I have my dataset with different mutations as unit of analysis. These mutations belong to 5 different classes. Also, I have collected, 9 features about these mutations. In other words I have 12 columns:
- First column: mutation ID
- Second column: Mutation class
- Third column to eleven: Features about these mutations (at individual level)
- Twelve column: Drug resistant/susceptible or binary column.
In addition, I have done a survey of experts, asking them the probability of resistance given each mutation class.
Now, I want to model drug resistant as a function of these 9 features using Bayesian Hierarchical model. I want to take into account those mutation classes and the probabilities from experts as prior information. I don’t know if Bayesian Hierarchical model is the right approach. If this is correct, then, how can I parametricize my model. I want to write in my methods section.
Hello, here is my thoughts but I could be wrong - if there’s a clear hierarchical structure in your dataset, for instance, the individual-level records are nested/grouped/clustered within those 5 different mutation classes, then you may want to consider using a 2-level hierarchical logistic regression model. Since you don’t have group-level covariates (i.e., measured on the mutation classes) the real question is now what should you do… should you implement a random-intercept only model (i.e., for the overall means within each mutation class to vary) or a random-slope model (i.e., for the group structure have variation across the means for each mutation class (i.e., intercepts) and for each slope (i.e., coefficients) - this is decision is really up to you.
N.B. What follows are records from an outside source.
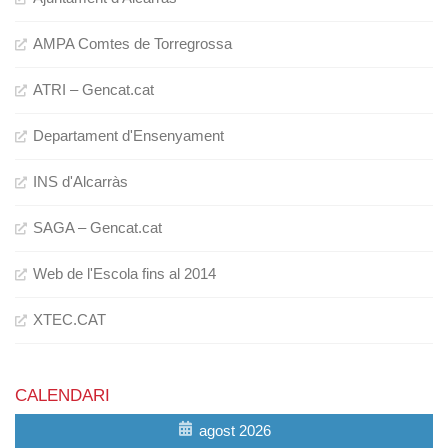
AMPA Comtes de Torregrossa
ATRI – Gencat.cat
Departament d'Ensenyament
INS d'Alcarràs
SAGA – Gencat.cat
Web de l'Escola fins al 2014
XTEC.CAT
CALENDARI
agost 2026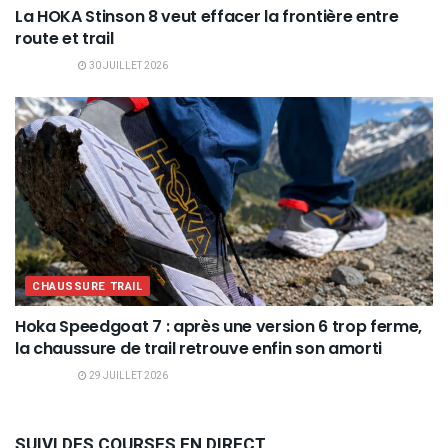
La HOKA Stinson 8 veut effacer la frontière entre
route et trail
30 JUILLET 2026
CHAUSSURE TRAIL
Hoka Speedgoat 7 : après une version 6 trop ferme,
la chaussure de trail retrouve enfin son amorti
29 JUILLET 2026
SUIVI DES COURSES EN DIRECT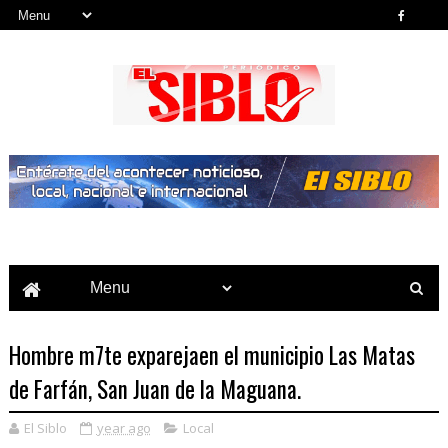
Noticias del País, la Región y Más...
Hombre m7te exparejaen el municipio Las Matas
de Farfán, San Juan de la Maguana.
El Siblo
year ago
Local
If you are going to do this in brms package, you might find this 1-hour long video enlightening: Hierarchical Models with brms (GR5065 2019-04-11) - YouTube
Also, I learned a lot from these tutorial papers on how to code basic hierarchical models in Stan and brms. See Sorensen et al. (2016) [LINK] for writing hierarchical regression models in Stan. You can also see Nalborczyk et al. (2019) [LINK] for coding these models in brms.
Thank you so much. There is one more issue maybe you can help. How can I incorporate expert survey information? I asked them what do they think is the probability of resistance for each mutation class. In other words they gave probabilities at group level.
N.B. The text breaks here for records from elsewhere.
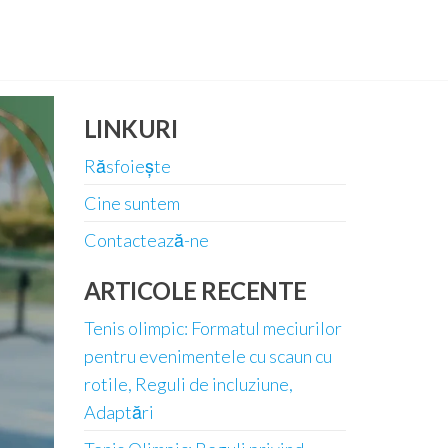
LINKURI
Răsfoiește
Cine suntem
Contactează-ne
ARTICOLE RECENTE
Tenis olimpic: Formatul meciurilor
pentru evenimentele cu scaun cu
rotile, Reguli de incluziune,
Adaptări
Hello, no worries, if part of the responses from expert survey are measured at a group-level (i.e., mutation class), then you can definitely add that information as a covariate on a group-level as a continuous variable. But I trust these responses should change across the groups? Nevertheless, the individual-level responses will form the level-1 and expert survey information will form the level-2 part of the model.
Small warning though - what happens when you include group-level variable(s) depends on the scenario - 1.) Random-intercept-only: you’ll have a full-on fixed part of the model where you can report the coefficients for each individual-level and group-level variable with just one random effect and error term [simple]; and 2.) depending on the individual-level variable(s) you decide to put a random-slope on… you will get quite a messy model where you will have a fixed part of the model to report the direct coefficients for each individual-level and group-level variables, but you will also have part of the model that has interactions with both the individual- and group-level variables; plus another part of the model with the interactions between the random effects and individual-level covariates, and lastly one overall random effect term with an error term [complex].
I share a lecture slide that I used to show what I mean about how messy things get with an inclusion of group-level variables and random slopes (more generalised way).
Don’t worry about the maths though - code everything in brms with the individual- and group-level specification and R does the rest!
Thank you so much, this is helpful. You came at the right time.